Peter Pickering - Words and Worlds Interwoven
Unseen Shadows
A Tale of Guns, Ammo, and Cold War Echoes
It was the late 60’s, an era resonant with echoes of rebellion and uprising, and my recently acquired car — a white Mini Cooper registered number 9986 UE — was a silent testament to those unsettling times.
Tucked away within its boot was a daunting arsenal, composed of a Browning Auto-5 12 gauge shotgun, a Browning .22 caliber rifle, a Mossberg .410 shotgun, and my ever-faithful BSA .22 air rifle. Always well-prepared, there was enough ammunition to handle a small uprising. The hidden cargo, a necessary preparation for the weekend shooting excursion at my grandfather's farm in Barrow-on-Trent, near Derby, added an unforeseen dramatic twist to an otherwise ordinary journey.
As I set off along the motorway, from home in Warwickshire, the English landscape was a calming familiarity against the drone of my Mini Cooper. However, this trip took an unsettling turn when I noticed a car that had been trailing me with an unsettling persistence. An eerie tension filled the air as flashing lights sliced through my rearview mirror and a siren disrupted the steady hum of the journey.

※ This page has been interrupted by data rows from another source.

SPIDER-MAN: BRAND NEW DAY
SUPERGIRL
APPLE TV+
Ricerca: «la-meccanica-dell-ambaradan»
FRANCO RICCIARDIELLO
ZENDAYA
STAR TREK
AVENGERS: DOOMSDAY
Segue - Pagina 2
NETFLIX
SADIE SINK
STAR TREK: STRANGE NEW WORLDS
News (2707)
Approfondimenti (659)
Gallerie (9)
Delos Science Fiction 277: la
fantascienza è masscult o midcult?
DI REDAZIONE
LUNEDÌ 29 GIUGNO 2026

Pulling over, a swarm of standard questions buzzed around me, stinging me with their intensity. After the initial barrage, I was asked, rather sternly, to step out of the car. The boot was opened, and as the officers laid eyes on the hidden armoury and military clothing, their faces hardened, their eyes narrowed, and the air seemed to congeal with a heavy seriousness.
After a tense few moments where they tried to make sense of my story, it was the sight of my guns and ammo that escalated the situation to red-alert levels. One officer immediately pinned me against the car with surprising force, his eyes narrowing, scrutinising me as if I were a suspect on a most-wanted list. The air grew thick with a blend of suspicion and caution; the kind you'd expect in a high-stakes thriller.
At this point, I was expecting the cold steel of handcuffs to embrace my wrists any second. Another officer was fervently radioing their base, cross-verifying my registration, personal details, and gun licences. Luckily, I had all my paperwork in order, but waiting for them to confirm felt like a lifetime. Each tick of the clock amplified the seriousness of the situation, making me wonder how a straightforward shooting trip had spiralled into an alarming encounter with law enforcement.
Finally, the crackling voice on the other end of the radio confirmed all was in order, and I sensed the atmosphere deflating, like a balloon slowly losing its air. The officer pinning me to the car relaxed his grip and stepped back, but the experience left me rattled and perplexed. Why had I been treated so harshly, just for pursuing a hobby that I had all the correct permits for?
Still, I couldn't shake off the puzzlement. Why all this drama? What had turned my otherwise ordinary shooting journey into an intense questioning session? I decided it was time for some answers. "Why was it necessary to go through all of this?" I asked the officers, looking for some clarity in a situation that had taken a bewildering turn.
The answer they gave me left me reeling — it was all about my car's registration. Apparently, the 9986UE registration, a seemingly innocuous sequence of digits, was associated with Northern Ireland, a detail that had previously eluded me. But in the eyes of these vigilant officers, that detail was far from trivial. The late 60s had been a hotbed of IRA activities, with the resurgence of the Provisional IRA marking an escalation in violence and tension.
Bombings, assassinations, and riots had become a grim part of everyday life in Northern Ireland during those years, leaving indelible scars on the collective memory. The terror had spilled into England. This tumultuous history, intertwined with my car's Northern Irish registration, took on a menacing new dimension when viewed alongside the arsenal stashed away in my boot.
But this encounter, this unexpected detour into the shadows of terrorism, left a profound mark on me. It served as a stark reminder of the burden of context: how unseen connections can surface unbidden, casting long shadows that can turn the innocuous into the suspicious. The experience made it clear that sometimes, unknown to us, these shadows can ensnare us in a web of tension and suspicion, transforming an ordinary journey into a chilling encounter.